Investor advisory firm suggests plan is being fast-tracked without adequate consultation

Kevin Toland, CEO and Dan Flinter non executive director of Aryzta at the company’s agm in Dublin last year. Photograph: Alan Betson

Kevin Toland, CEO and Dan Flinter non executive director of Aryzta at the company’s agm in Dublin last year. Photograph: Alan Betson

 

Aryzta shareholders have been advised to vote down the company’s planned €800 million rights issue, which management says is needed to pay down debt and fund a major restructuring of the group.

Investor advisory firm Institutional Shareholder Services (ISS) said it was unclear to what extent the baked goods specialist had sought shareholder input on the plan or if alternatives had been considered.

But Aryzta said said the €800 million plan was necessary to cut debt levels. In a statement to the stock exchange, the company said it had explored all the options.

ISS also claimed the company was trying fast-track the proposals by accelerating the date of its annual general meeting (agm) by more than a month.

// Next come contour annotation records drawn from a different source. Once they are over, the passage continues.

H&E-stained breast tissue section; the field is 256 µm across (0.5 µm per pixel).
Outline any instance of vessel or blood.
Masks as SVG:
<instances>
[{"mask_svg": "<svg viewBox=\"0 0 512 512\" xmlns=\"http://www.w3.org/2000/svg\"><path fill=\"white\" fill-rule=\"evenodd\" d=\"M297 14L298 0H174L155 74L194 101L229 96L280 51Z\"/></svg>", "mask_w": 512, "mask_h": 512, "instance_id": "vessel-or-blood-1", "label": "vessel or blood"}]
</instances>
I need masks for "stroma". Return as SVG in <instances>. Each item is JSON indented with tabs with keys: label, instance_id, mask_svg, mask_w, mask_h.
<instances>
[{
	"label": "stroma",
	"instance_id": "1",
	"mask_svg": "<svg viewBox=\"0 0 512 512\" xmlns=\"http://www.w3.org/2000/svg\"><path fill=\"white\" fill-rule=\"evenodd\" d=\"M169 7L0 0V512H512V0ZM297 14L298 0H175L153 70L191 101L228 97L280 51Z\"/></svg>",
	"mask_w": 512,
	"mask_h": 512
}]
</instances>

While not coming out against the plan, ISS suggested the company should put its plan to a vote at an extraordinary general meeting (egm) being called for separately by Aryzta’s largest shareholder Cobas Asset Management.

Negative surprises

Cobas, which controls 14.5 per cent of Aryzta, favours a less dilutive €400 million capital raise and is requesting an egm to put its alternative proposals to other shareholders.

Aryzta has claimed the Cobas proposal is “inadequate” and presents significant execution risk for shareholders.

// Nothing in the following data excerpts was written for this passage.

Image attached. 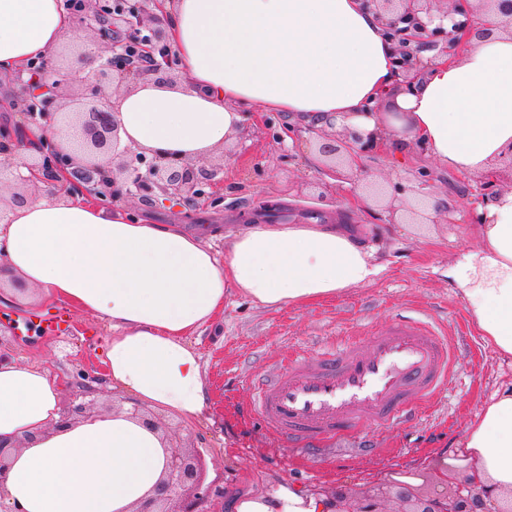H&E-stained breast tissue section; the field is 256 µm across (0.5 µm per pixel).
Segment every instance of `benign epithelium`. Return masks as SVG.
<instances>
[{
  "label": "benign epithelium",
  "instance_id": "obj_1",
  "mask_svg": "<svg viewBox=\"0 0 512 512\" xmlns=\"http://www.w3.org/2000/svg\"><path fill=\"white\" fill-rule=\"evenodd\" d=\"M432 1L445 5V12L437 17L450 18V28L433 24L437 17L430 9L419 6L421 0H361L362 7L378 16L384 26L394 48L393 63L399 79L406 81L429 67L409 51V45L431 29L444 33L441 54L450 62L472 41L492 34L493 29L475 23L480 13L493 14L503 28L512 26V0H427ZM152 2V10L137 3L127 12L118 13L125 25V34L120 37L102 23L100 0H85L76 22L104 43L97 67L86 70L85 55L80 53L76 66L43 64L28 72V79L17 77L22 92V120L0 127V188L9 186L14 191L8 198L0 195V215L28 203L27 190L40 183L48 188L84 189L111 204L137 201L154 205L161 196L193 204L205 197L213 204L223 200L214 189L223 185L224 165L196 166L174 152L121 145L117 120L121 96L143 82L175 83L172 49L157 13L159 0ZM137 42L146 44L145 61L124 54L128 44ZM33 129L43 136L34 142L31 160L20 164L16 161L17 152L30 141ZM48 130L65 133L69 147L64 149L46 136ZM378 145L380 142L373 137L364 138L350 131L340 141L321 143L319 151L326 157L348 155L355 160L363 148L374 149ZM21 166L27 168L29 176L19 174ZM503 192L499 170L493 168L483 174L479 187L482 205L495 202ZM81 387L83 390L63 404V426L91 414L92 392L84 383ZM129 414L167 442L163 473L151 493L134 504L132 512H201L211 497L223 496L220 490L202 487L198 460L190 451L191 433L172 430L165 420L138 403L132 404ZM10 456V449L1 442L0 512H23L16 505L4 503ZM486 496L475 484H450L444 479L425 493L410 484L399 485L393 493L348 497L338 492L336 503L339 512H493ZM389 501L395 503L394 508H387Z\"/></svg>",
  "mask_w": 512,
  "mask_h": 512
}]
</instances>
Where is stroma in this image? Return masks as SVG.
Returning <instances> with one entry per match:
<instances>
[{
	"instance_id": "obj_1",
	"label": "stroma",
	"mask_w": 512,
	"mask_h": 512,
	"mask_svg": "<svg viewBox=\"0 0 512 512\" xmlns=\"http://www.w3.org/2000/svg\"><path fill=\"white\" fill-rule=\"evenodd\" d=\"M258 118L260 129L243 126L223 151L197 159L201 165L223 160L221 205L203 200L188 208L179 200H162L149 208L126 204L123 212L134 220L210 234L220 253L225 235L272 200L277 224L350 225L365 246L375 247L385 269L369 286L300 306L264 309L227 295L219 323L190 336L210 397L207 413L190 424L201 478L228 496L280 484L324 496L399 483L428 488L440 477L437 460L463 442L500 383L512 380V363L482 339L468 303L447 276L461 251L479 245L477 179L449 169L419 143L399 154L368 150L333 170L308 124L284 112H262ZM430 203L452 207V216L437 213L432 223H423L417 208ZM392 205L399 208L394 222ZM61 307L70 312L69 331L43 335L24 328L25 320ZM422 309L449 331L463 324L467 333L459 338L461 381L414 427H363L331 441L325 456L313 458L244 414L247 396L236 387V377L261 372L270 361L332 342L341 333L365 337L385 328L392 315ZM0 323L17 326L15 335L0 337L17 363L47 369L66 382L91 373L102 381L96 405L111 397L104 364L111 331L95 316L67 300H41L35 292L6 286L0 288Z\"/></svg>"
}]
</instances>
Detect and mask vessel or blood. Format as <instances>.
I'll list each match as a JSON object with an SVG mask.
<instances>
[{"mask_svg": "<svg viewBox=\"0 0 512 512\" xmlns=\"http://www.w3.org/2000/svg\"><path fill=\"white\" fill-rule=\"evenodd\" d=\"M456 363L447 327L417 311L367 340L350 337L302 351L241 385L250 413L314 452L360 427L419 420L456 381Z\"/></svg>", "mask_w": 512, "mask_h": 512, "instance_id": "b4317fda", "label": "vessel or blood"}]
</instances>
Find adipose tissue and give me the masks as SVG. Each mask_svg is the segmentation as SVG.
Returning a JSON list of instances; mask_svg holds the SVG:
<instances>
[{
    "label": "adipose tissue",
    "instance_id": "ef3b65f1",
    "mask_svg": "<svg viewBox=\"0 0 512 512\" xmlns=\"http://www.w3.org/2000/svg\"><path fill=\"white\" fill-rule=\"evenodd\" d=\"M167 31L187 76L146 82L119 108L124 143L192 159L241 127L239 105L336 128L375 132L391 151L423 141L449 168L487 172L512 145V36L472 42L395 91L393 50L357 0H166ZM70 22L60 0H0V76L47 59ZM480 244L447 276L483 336L512 359V191L483 210ZM0 259L44 298H66L109 326L113 389L185 422L208 403L201 357L188 338L224 311L228 290L252 303L303 305L371 284L382 272L343 224L246 225L216 258L177 224H135L83 199L31 201L0 219ZM63 386L48 371L0 364V442L18 448L6 504L23 512H130L158 482L165 450L124 412L59 427ZM512 502V386L497 390L469 425L460 454L440 459ZM230 512H334L295 486L234 499Z\"/></svg>",
    "mask_w": 512,
    "mask_h": 512
}]
</instances>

“Aryzta has provided an endless string of negative surprises to investors, which, coupled with high leverage, contributed to an almost 90 per cent decline in its stock over the last four years,” ISS said in a report ahead of Aryzta’s planned agm on November 1st.

“The company’s margins have collapsed, while its peer group’s have remained largely stable,” it said.

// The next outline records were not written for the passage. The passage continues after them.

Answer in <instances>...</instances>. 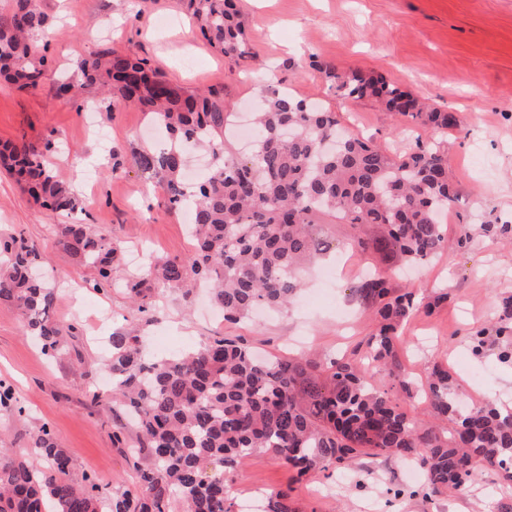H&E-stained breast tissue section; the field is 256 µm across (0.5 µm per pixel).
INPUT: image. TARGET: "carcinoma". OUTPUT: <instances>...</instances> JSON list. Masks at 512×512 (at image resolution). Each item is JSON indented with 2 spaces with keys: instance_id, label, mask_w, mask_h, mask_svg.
<instances>
[{
  "instance_id": "cac0c4a2",
  "label": "carcinoma",
  "mask_w": 512,
  "mask_h": 512,
  "mask_svg": "<svg viewBox=\"0 0 512 512\" xmlns=\"http://www.w3.org/2000/svg\"><path fill=\"white\" fill-rule=\"evenodd\" d=\"M184 3L202 35L224 56L255 59L233 0ZM34 35L49 37L46 17L34 0H12L10 12L0 13L1 82L21 90L41 84L46 58L31 41ZM78 73L86 85L108 87L107 110L134 103L166 129L170 145L139 155L138 164L162 183L171 205L193 211L187 258L154 260L122 280L142 313L154 308V291L178 290L188 297L201 281L228 322L260 307L289 304L302 288L299 266L331 251L315 224L324 215L354 226H380L377 249L410 264L424 265L443 249L439 215L455 194L447 156L431 143L420 142L395 158L355 134L338 142L336 113L272 89L256 112L254 153L236 159L224 141L229 118L224 90L188 93L145 59L112 49L80 60ZM326 76L347 96L372 98L416 125L458 126L455 113L430 108L381 77L331 69ZM192 146L210 151L215 164L189 188L183 171ZM0 168L22 178L49 215L76 210L73 194L35 149L0 144ZM482 233L509 235L512 223L496 218ZM58 244L95 271L93 288L112 286L122 255L112 239L87 224H62ZM41 259L37 246L24 238L0 236V304L17 308L44 352L54 357L67 337L50 315L53 289L37 273ZM357 292L376 324L365 362L348 358L324 365L307 356L260 360L246 342L227 336L149 358L141 336L112 337L107 364L112 403L139 428L138 447L129 449L139 492L109 497L95 476H71L70 458L44 426L32 445L48 461L46 470L0 456V512H171L175 502L184 512H232L227 476L260 452L274 455L300 477L314 470L342 472L362 456L413 460L422 470L425 498L462 491L489 467L512 480V410L490 401L458 408L448 370L436 366L428 379V408L454 423L441 434L368 381L369 368L376 366L406 386L395 354L398 329L420 308L447 301L448 294L419 301L409 288H392L381 273L363 281ZM261 512L299 510L288 493L276 492L263 500Z\"/></svg>"
}]
</instances>
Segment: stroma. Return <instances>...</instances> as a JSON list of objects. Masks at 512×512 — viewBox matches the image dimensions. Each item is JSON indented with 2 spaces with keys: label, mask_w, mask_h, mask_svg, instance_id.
Masks as SVG:
<instances>
[{
  "label": "stroma",
  "mask_w": 512,
  "mask_h": 512,
  "mask_svg": "<svg viewBox=\"0 0 512 512\" xmlns=\"http://www.w3.org/2000/svg\"><path fill=\"white\" fill-rule=\"evenodd\" d=\"M57 36L40 52L49 77L37 89L0 83V143L25 141L42 150L48 167L71 187L81 210L47 216L8 174L0 172V234L21 233L43 256L54 289L53 319L73 327L62 356L46 357L20 312L0 305V433L10 453L43 470L32 440L48 427L71 460V473L98 477L106 493L136 490L137 474L112 432L136 442L137 428L112 409L106 364L112 338L137 327L149 356L197 346L215 335L239 336L255 350L284 358L352 355L366 348L375 324L352 290L367 272L393 274L396 288L417 296L445 292L448 302L419 312L400 330L402 371L424 381L433 364L448 367L458 394L482 403L512 396V362L502 360L503 302L512 297V244L482 237L480 224L512 216V0H237L256 60L244 67L199 32L182 0H37ZM104 47L146 59L188 90H223L232 113L248 112L264 82L335 112L341 126L373 138L394 156L416 140L435 142L448 157L456 200L443 226L445 246L423 268L396 274V259L376 250L380 229L354 228L326 217L319 231L335 258L316 257L304 271L306 288L288 308L263 318L225 322L205 298H156L141 314L122 289L96 290L93 271L57 244L55 227L79 222L123 250L122 275L152 258H185L192 251L184 211L169 208L155 178L135 161L159 150L150 117L132 106L106 111L100 86L79 83L77 63ZM378 75L432 106L456 113L452 132L415 127L373 101L344 96L325 69ZM72 83L63 95L58 87ZM470 243H463V236ZM367 243L359 251L353 240ZM486 336L474 355L469 336ZM411 468L384 457L355 461L350 471H316L296 479L274 456L244 460L229 486L235 503L256 491L289 490L304 512H507L512 484L487 472L466 494L427 499Z\"/></svg>",
  "instance_id": "1"
}]
</instances>
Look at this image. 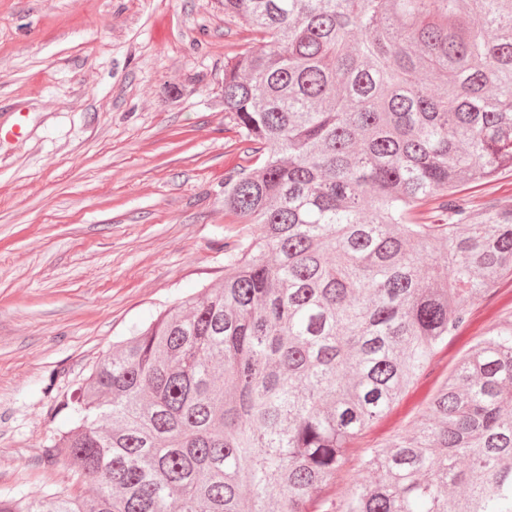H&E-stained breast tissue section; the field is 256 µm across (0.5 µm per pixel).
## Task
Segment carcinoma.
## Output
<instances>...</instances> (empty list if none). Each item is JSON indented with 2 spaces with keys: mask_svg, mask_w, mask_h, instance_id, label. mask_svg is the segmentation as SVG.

On the company’s €800 million share sale plan, which is an amount equal to Aryzta’s current market capitalisation, ISS said one would expect consultation with the company’s largest shareholders. It noted Cobas’s claim that there was no prior consultation.

“ We also note that there is major overlap between Aryzta’s lending banks and underwriters, which would suggest the capital raising was negotiated with lending banks more than with shareholders,” it said.

ISS also said the company had advanced the agm by more than a month compared with previous years, leaving shareholders with little time to file alternative fundraising proposals.

“These two issues seem to indicate the company’s main concern was closing the capital raising without any undue interruption,” it said.

By raising €800 million, ISS said the company would bring its debt in line with peer companies but the impact on shareholders in terms of dilution would be “enormous”.

Shares outstanding

However, it said that a return to 12-14 per cent earnings margins, as expected by management in the medium term, could double or treble the equity market value of the company, “the open question being how many shares outstanding there will be at that point”, it said.

“Under such circumstances, given that Cobas has called another egm for the near future and that the company could put its proposal to a vote again at that egm, support for the company’s proposal is not warranted at this time,” ISS said.

Aryzta, which makes frozen par-baked bakery products for customers, including restaurant group McDonald’s as well as the Cuisine de France consumer range, is looking to sell shares to reduce its debt, which ballooned as a result of an acquisition spree under former chief executive Owen Killian.

The fundraise would dilute Aryzta’s earnings per share by about 25 per cent, according to Zuercher Kantonalbank analyst Patrik Schwendimann.